Problem description. Please give back each line of the material unchanged, but without the images.

Source records.

■ ■ ■ ■

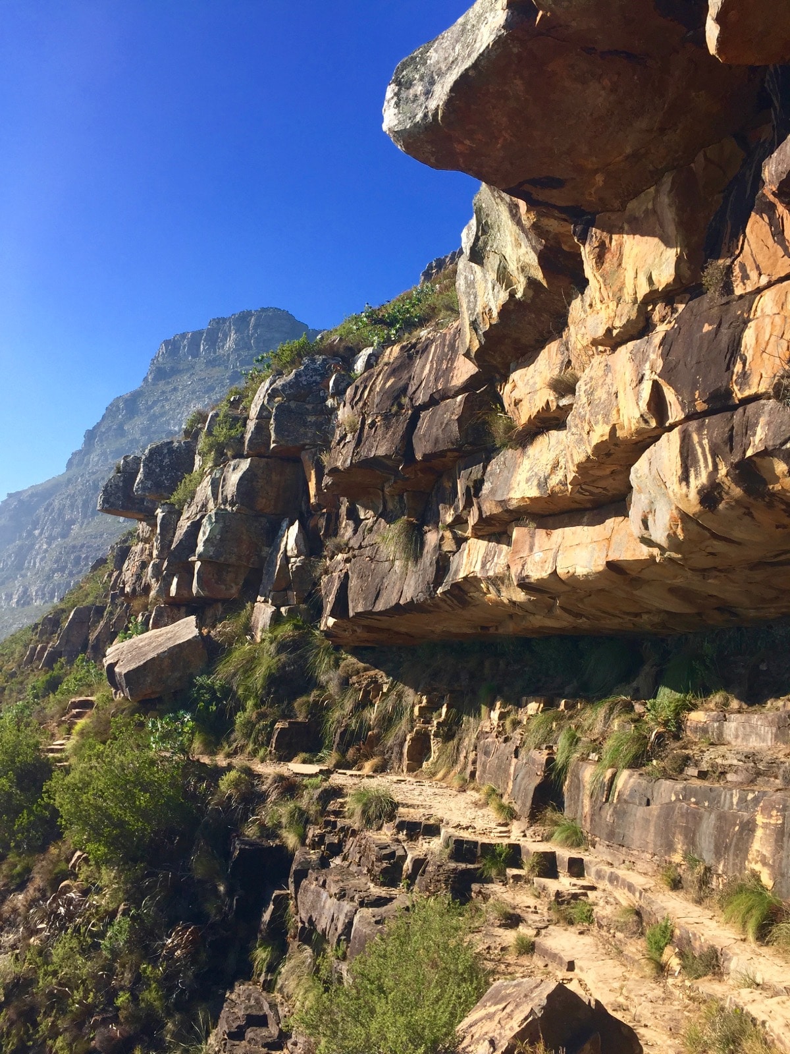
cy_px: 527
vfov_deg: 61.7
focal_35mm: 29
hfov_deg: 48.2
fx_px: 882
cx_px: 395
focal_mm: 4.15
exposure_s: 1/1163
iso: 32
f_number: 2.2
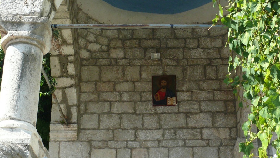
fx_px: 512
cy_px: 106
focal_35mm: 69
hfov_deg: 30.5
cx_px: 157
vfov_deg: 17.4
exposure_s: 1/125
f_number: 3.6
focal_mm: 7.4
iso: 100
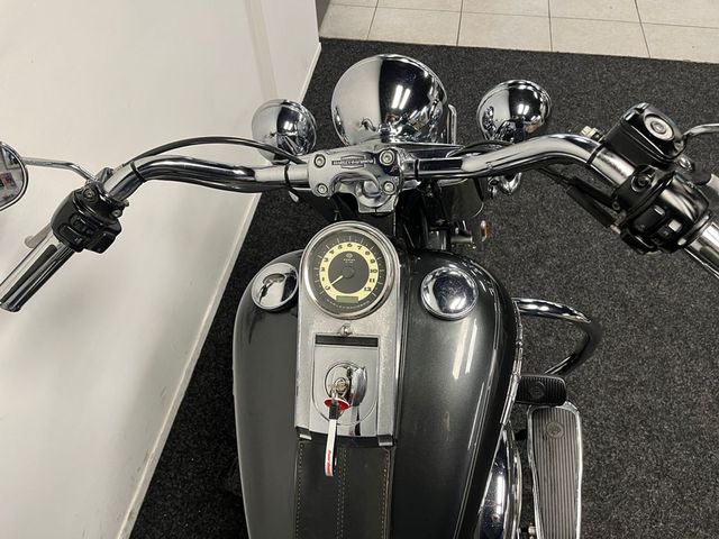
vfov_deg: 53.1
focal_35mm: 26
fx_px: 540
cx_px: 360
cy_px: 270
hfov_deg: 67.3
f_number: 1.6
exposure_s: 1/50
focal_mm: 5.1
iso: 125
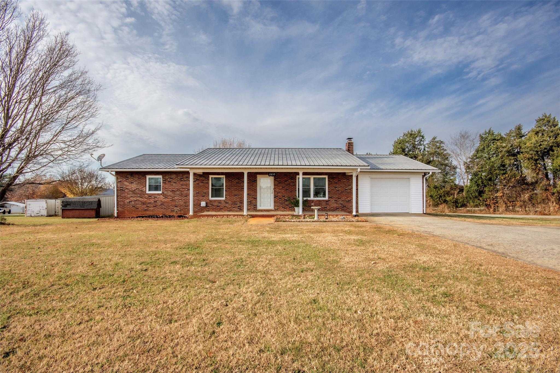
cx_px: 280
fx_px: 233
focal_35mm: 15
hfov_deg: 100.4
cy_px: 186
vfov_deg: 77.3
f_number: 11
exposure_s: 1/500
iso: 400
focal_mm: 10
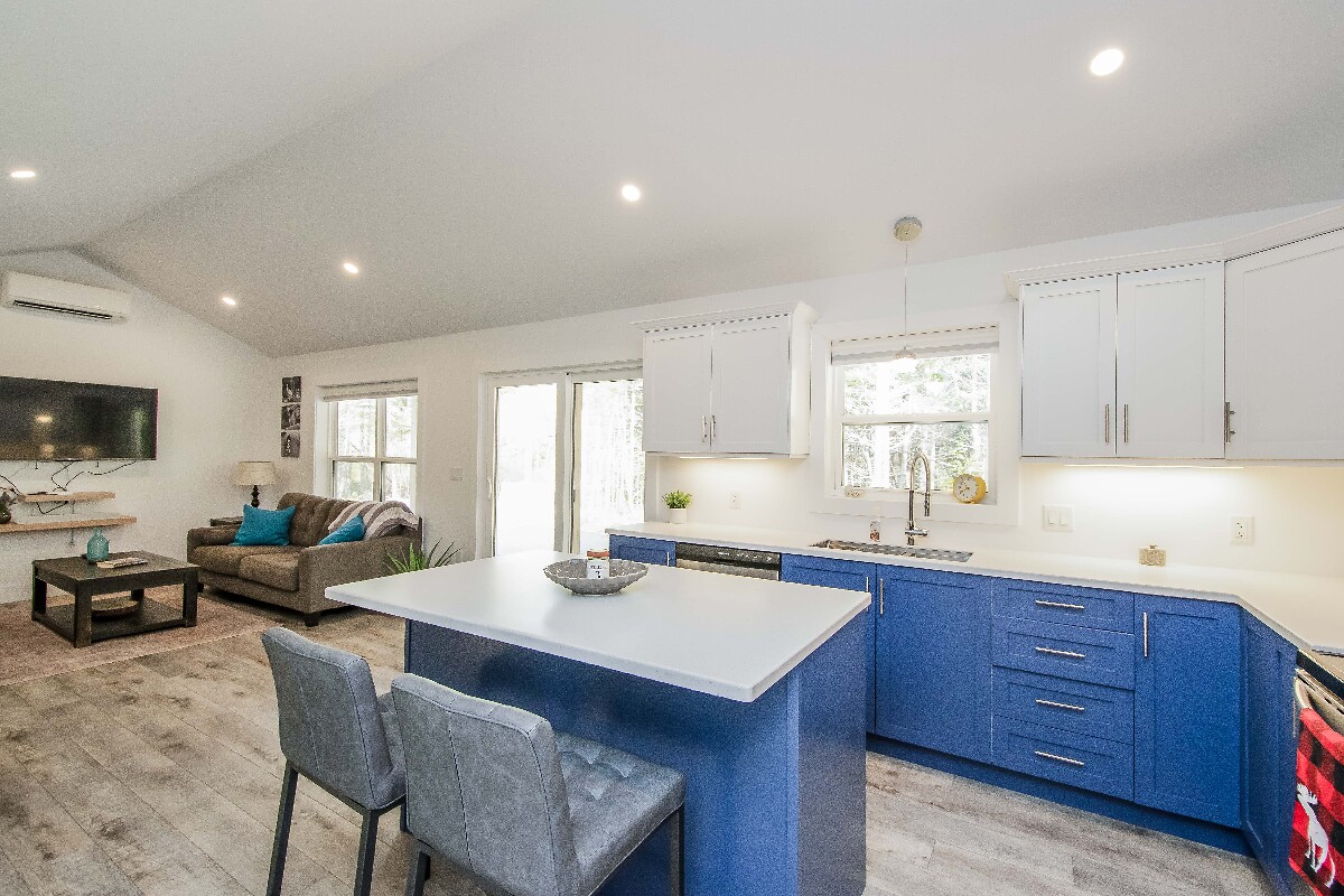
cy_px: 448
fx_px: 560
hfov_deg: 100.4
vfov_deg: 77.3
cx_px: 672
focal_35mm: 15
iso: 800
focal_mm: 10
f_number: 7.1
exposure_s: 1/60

■ ■ ■ ■

Response.
cy_px: 527
vfov_deg: 61.7
focal_35mm: 29
hfov_deg: 48.2
fx_px: 882
cx_px: 395
focal_mm: 4.15
exposure_s: 1/1163
iso: 32
f_number: 2.2
fx_px: 512
cy_px: 106
focal_35mm: 69
hfov_deg: 30.5
cx_px: 157
vfov_deg: 17.4
exposure_s: 1/125
f_number: 3.6
focal_mm: 7.4
iso: 100
vfov_deg: 53.1
focal_35mm: 26
fx_px: 540
cx_px: 360
cy_px: 270
hfov_deg: 67.3
f_number: 1.6
exposure_s: 1/50
focal_mm: 5.1
iso: 125
cx_px: 280
fx_px: 233
focal_35mm: 15
hfov_deg: 100.4
cy_px: 186
vfov_deg: 77.3
f_number: 11
exposure_s: 1/500
iso: 400
focal_mm: 10
cy_px: 448
fx_px: 560
hfov_deg: 100.4
vfov_deg: 77.3
cx_px: 672
focal_35mm: 15
iso: 800
focal_mm: 10
f_number: 7.1
exposure_s: 1/60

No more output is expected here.